Он успел вернуться в свое кресло и скрутить папироску, когда послышались шаги и к нему снова вошла старушка Грацианская.

— Саша просит вас уйти отсюда, — просто сказала она Ивану Матвеичу, глядя куда-то поверх его плеча.

— Виноват, я не понял... из кабинета уйти? — уточнил тот, простодушно решив, что его приглашают на полагающуюся перед Серенадой Брага плотную новогоднюю закуску.

— Нет, совсем уйти, из квартиры, — с каким-то девственным бесстыдством пояснила старушка.

Вначале Иван Матвеич решил, что за ним подсмотрели в щелку, как он там почитывал чужие мысли... но в таком случае его погнали бы немедленно, а не карали бы три минуты спустя: к тому же хозяйка и мельком не взглянула на тетрадку, которую самовольный читатель не успел прикрыть второпях. Сопоставив это приглашение удалиться со звонком в прихожей, Иван Матвеич рассудил, что хозяина вызывают на какое-то срочное, государственной важности совещание, но при таком варьянте гости могли и подождать часок: вряд ли под Новый год стали бы заседать, как всегда, до помрачения рассудка.
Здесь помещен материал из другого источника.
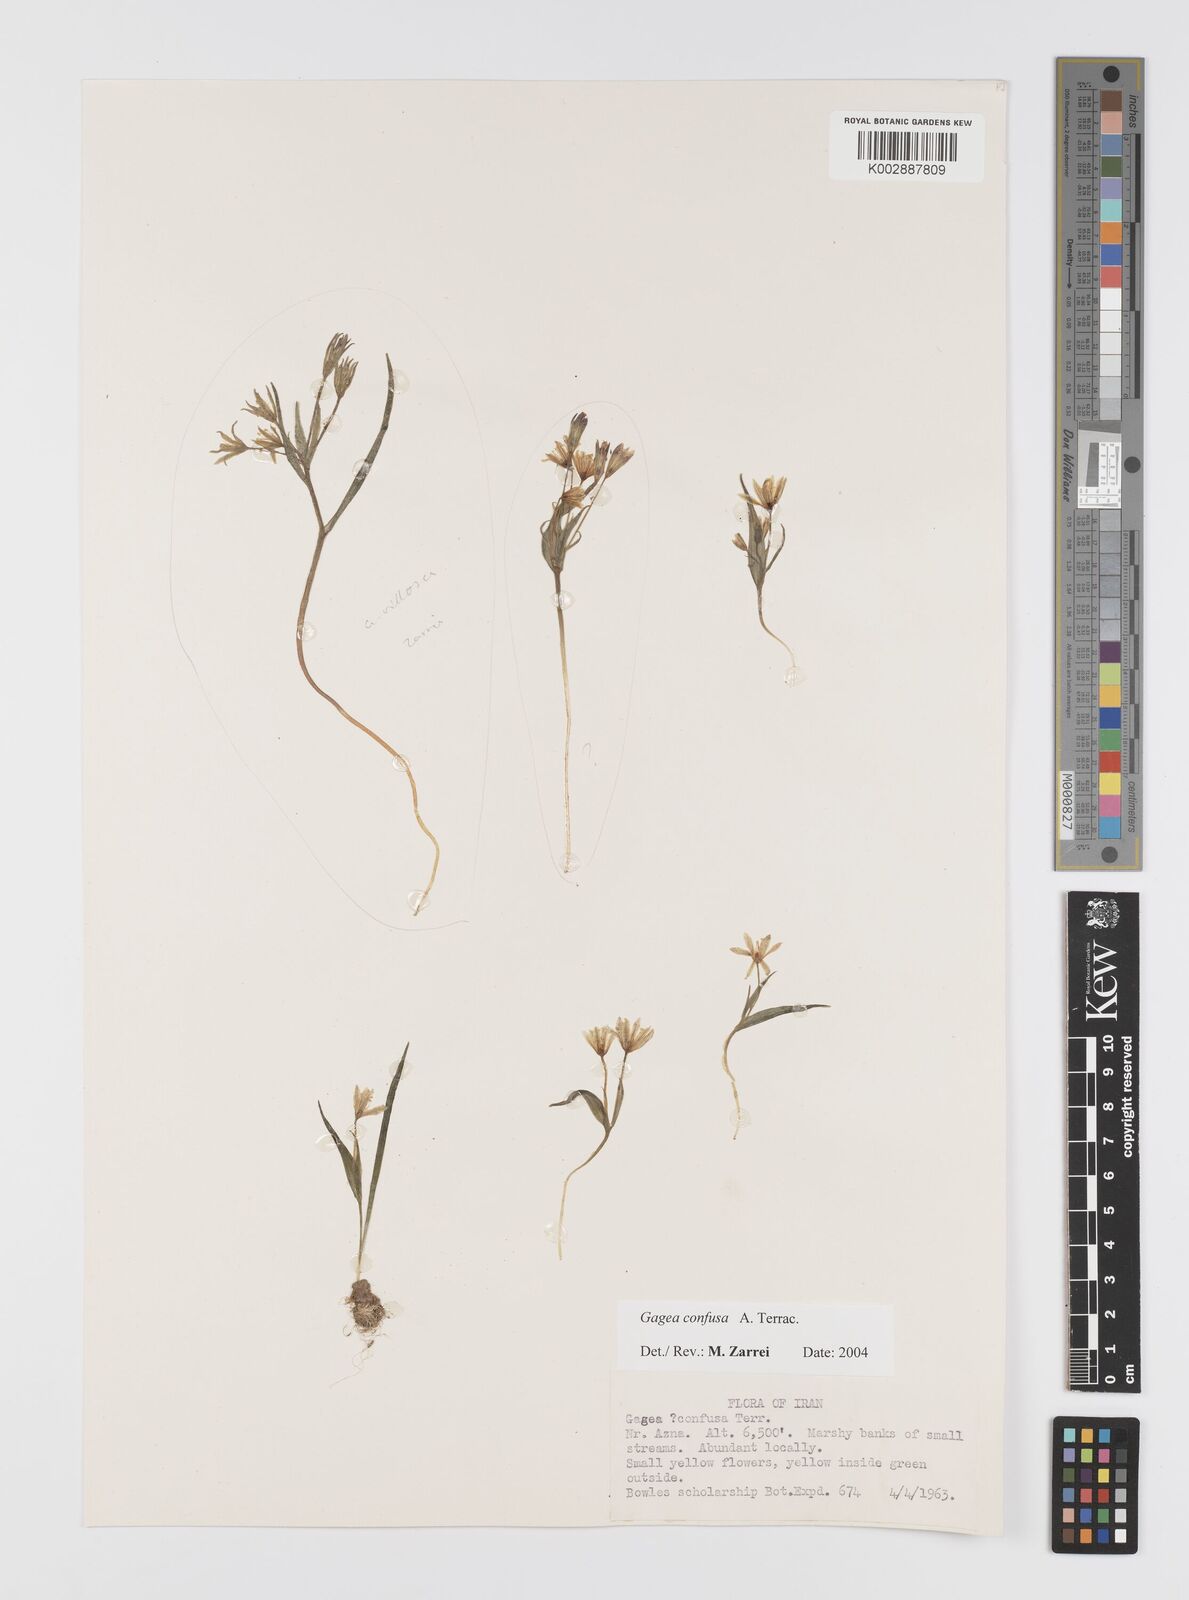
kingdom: Plantae
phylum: Tracheophyta
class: Liliopsida
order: Liliales
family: Liliaceae
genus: Gagea
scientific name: Gagea confusa
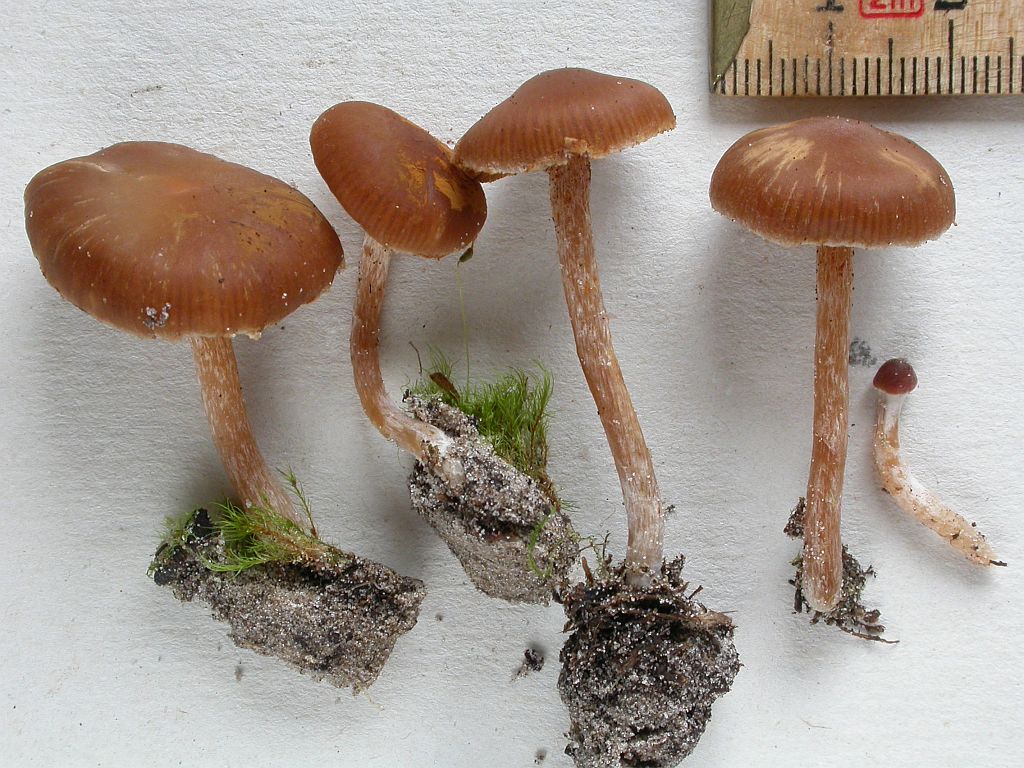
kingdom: Fungi
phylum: Basidiomycota
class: Agaricomycetes
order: Agaricales
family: Cortinariaceae
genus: Cortinarius
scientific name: Cortinarius
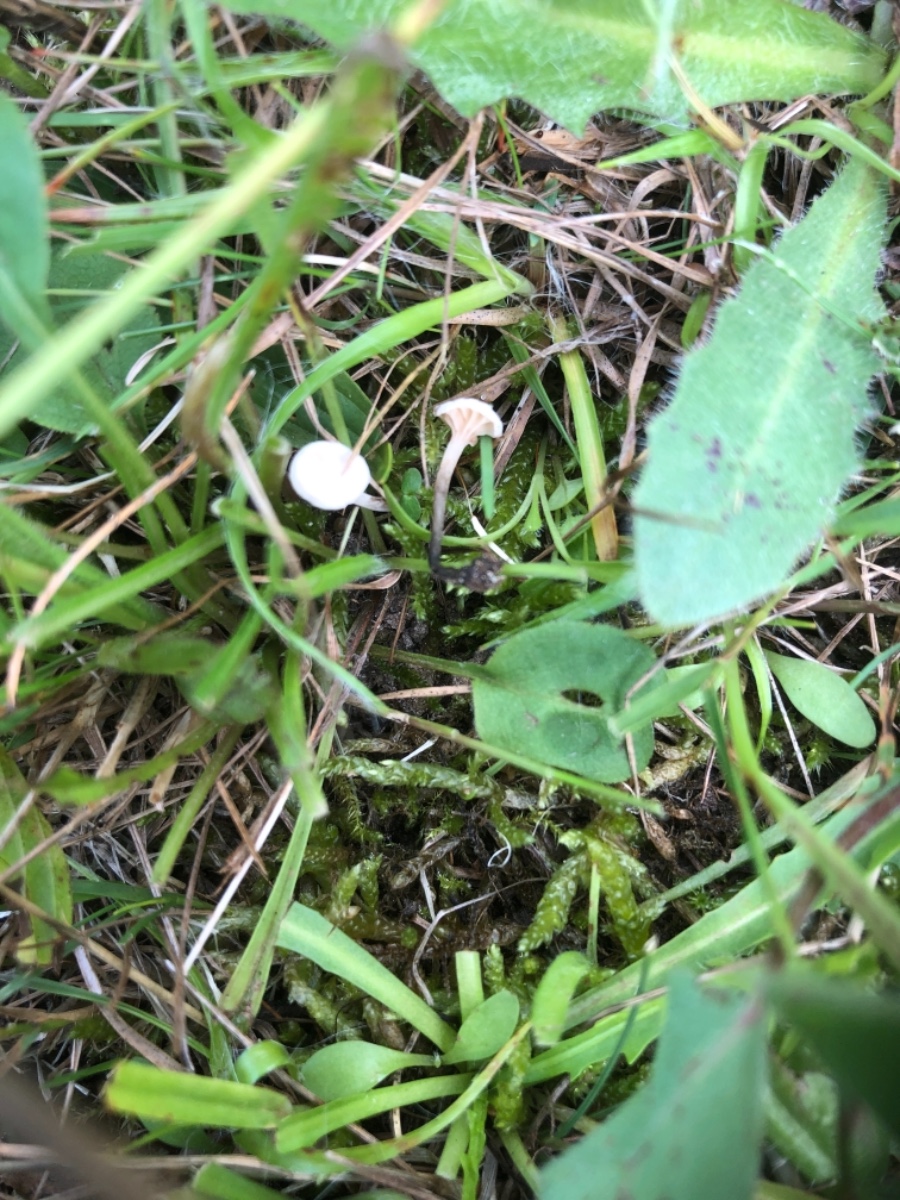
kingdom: Fungi
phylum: Basidiomycota
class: Agaricomycetes
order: Agaricales
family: Omphalotaceae
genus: Marasmiellus
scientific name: Marasmiellus tricolor
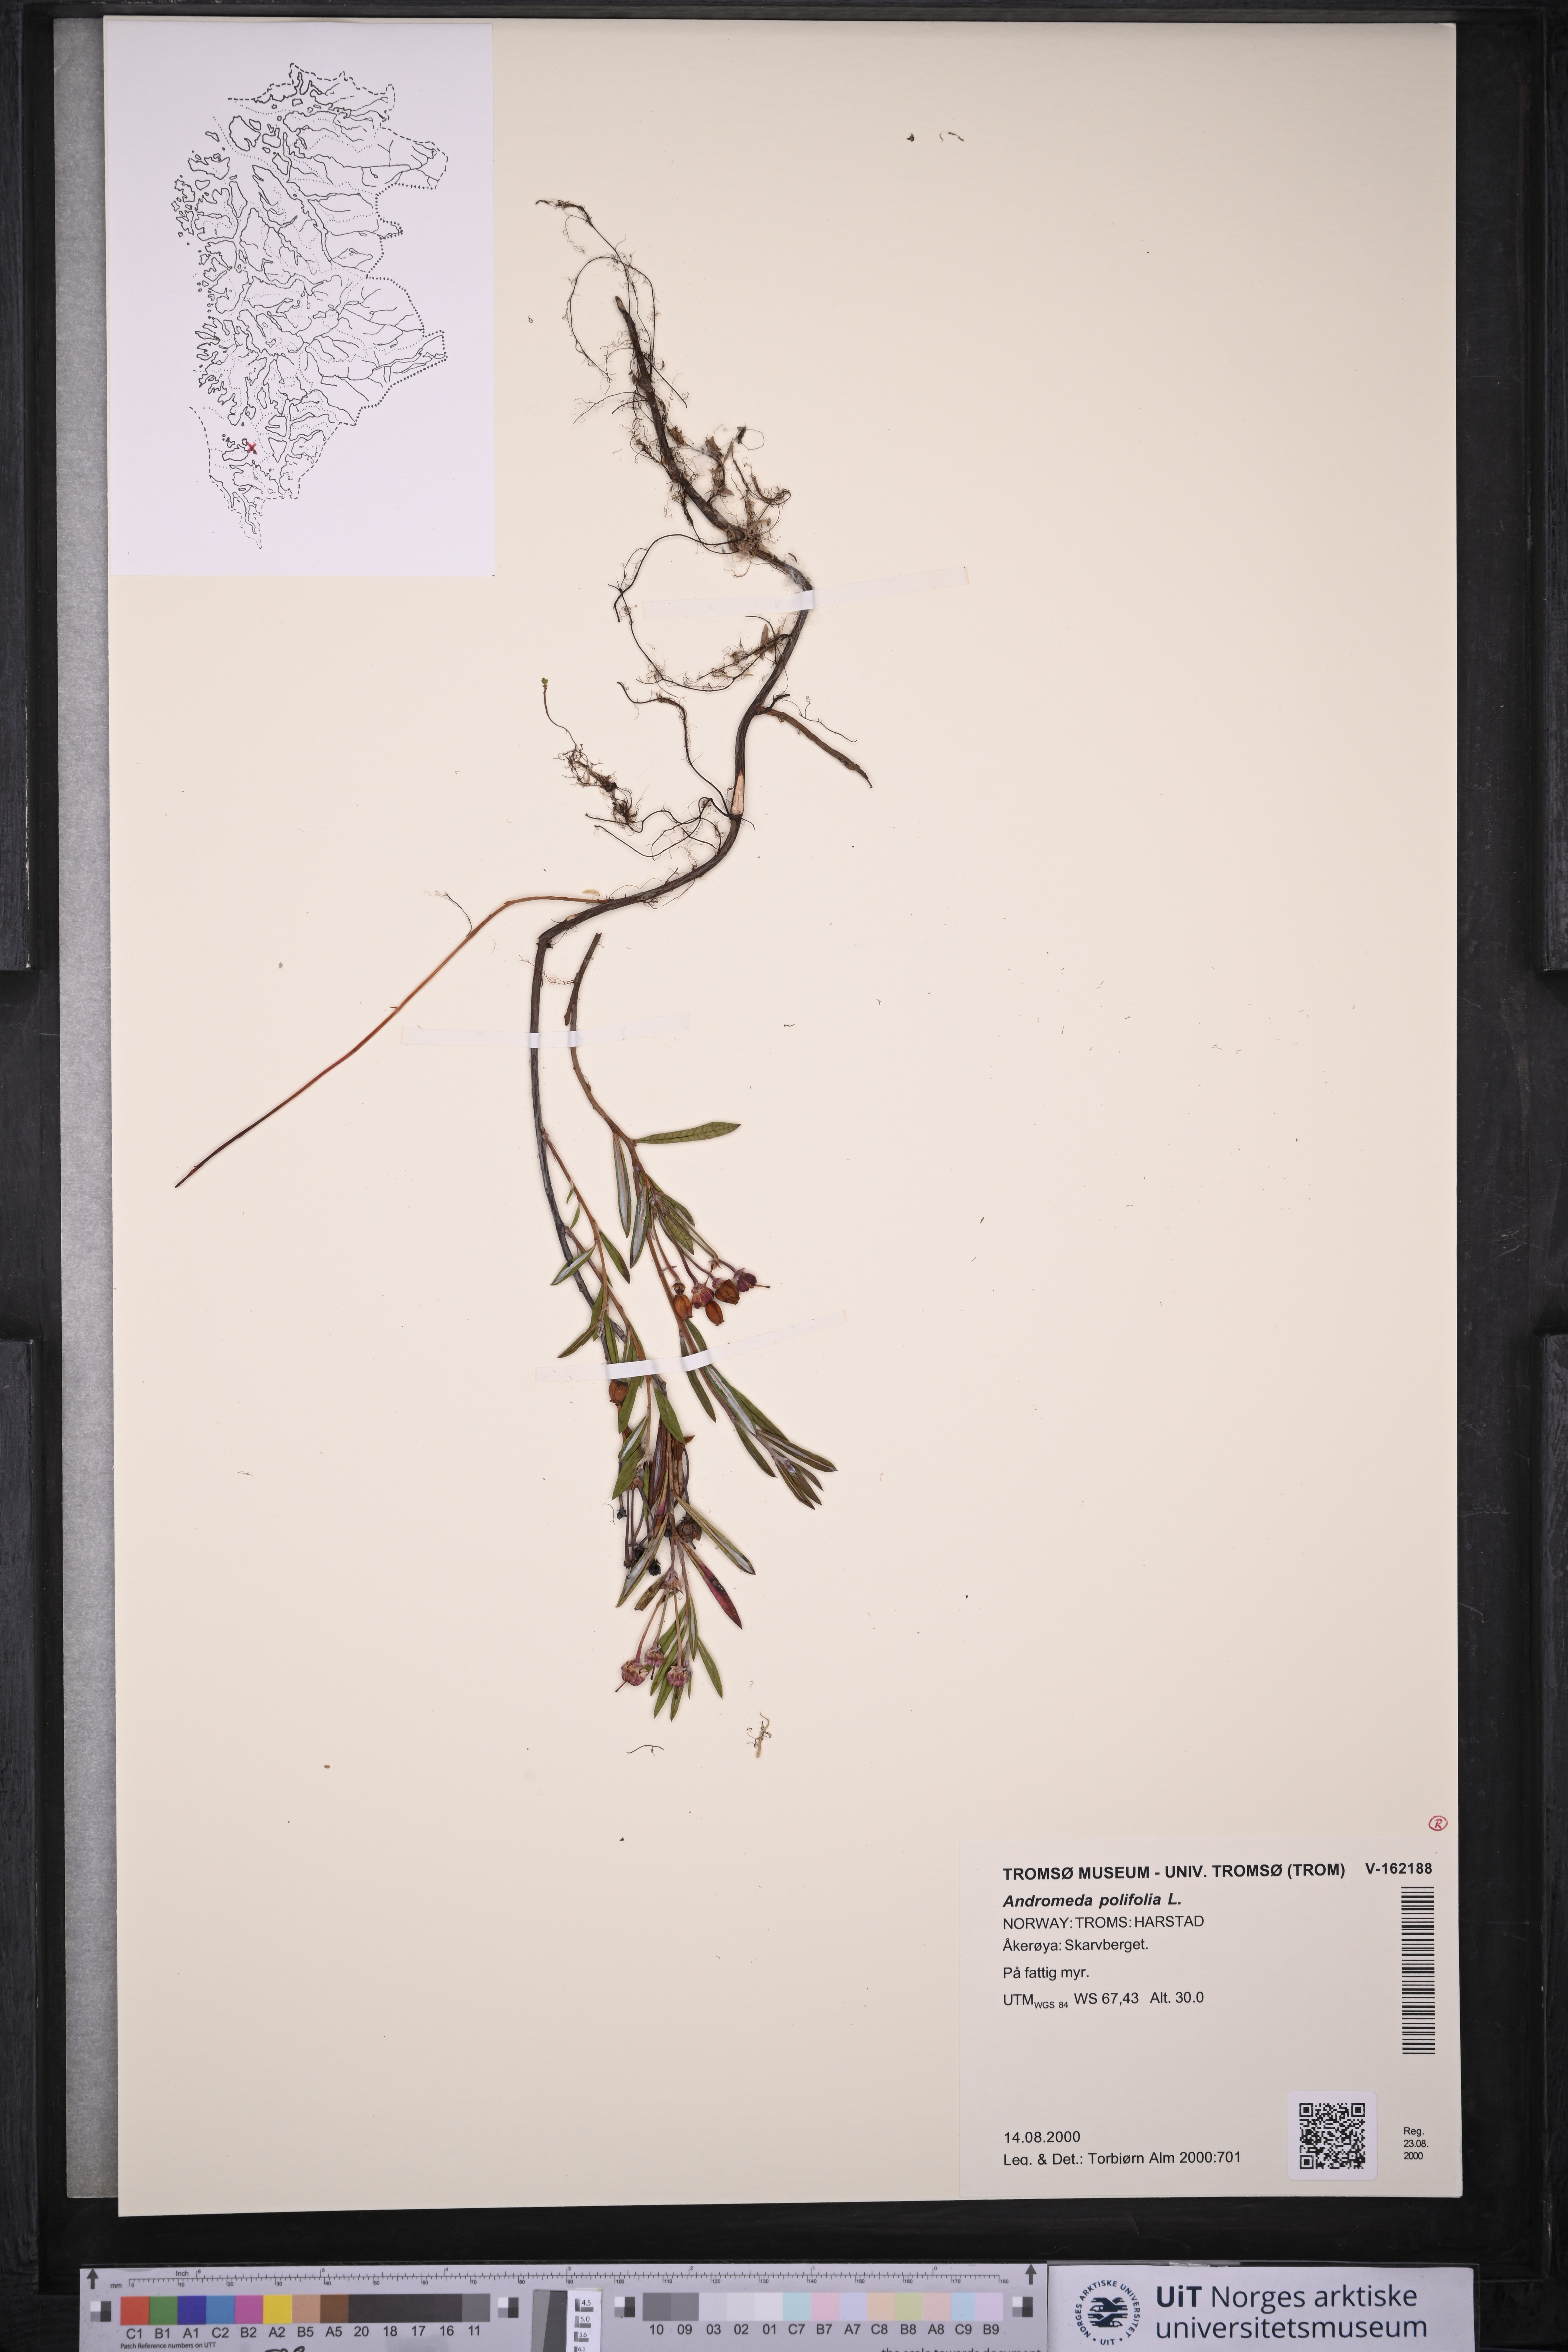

— И он что же, всех выпроваживает... таким образом? — сгущенным голосом, ради сохранения личного достоинства, осведомился Иван Матвеич. — Или только меня?

— Ладно, ладно, все равно уходите, пожалуйста... — И приоткрыла дверь, чтоб избежать повторных объяснений.

Все оборачивалось столь глупо и ошеломительно, что по врожденной деликатности Иван Матвеич как-то растерялся, в том смысле, например, следует ли ему при уходе ограничиться передачей в адрес Александра Яковлевича какого-нибудь не слишком лестного о нем суждения или же произвести погром новогоднего стола и хотя бы хлопнуть дверью напоследок. По нраву своему он непременно совершил бы и нечто похуже, если бы малость подкрепился перед выходом из дому, но в ту минуту он испытывал лишь жгучую потребность по возможности сократить процедуру своего незаслуженного изгнания. Нахлобучив шапку, на ходу втискиваясь в пальто, он так поспешно выскочил на улицу, словно по крайней мере двое помогали ему в этом. Такая покорность судьбе вовсе не означала его склонности к оплеухам; напротив, не принадлежа к половинчатым натурам, он бы весьма мог пошуметь в иных случаях жизни... но сознавал, насколько осложнились бы его частная жизнь и работа, если бы привык давать волю своим чувствам. Вспомнилось, кроме того, что и остальные гости с озабоченными лицами переминались на пороге столовой. Общность обиды несколько поуспокоила его, а к концу обратного пути, под влиянием редкостной в ту ночь погоды, на душе оставалось лишь простецкое недоумение, что именно толкнуло Грацианского на такую загадочную и, во всяком случае, непростительную выходку.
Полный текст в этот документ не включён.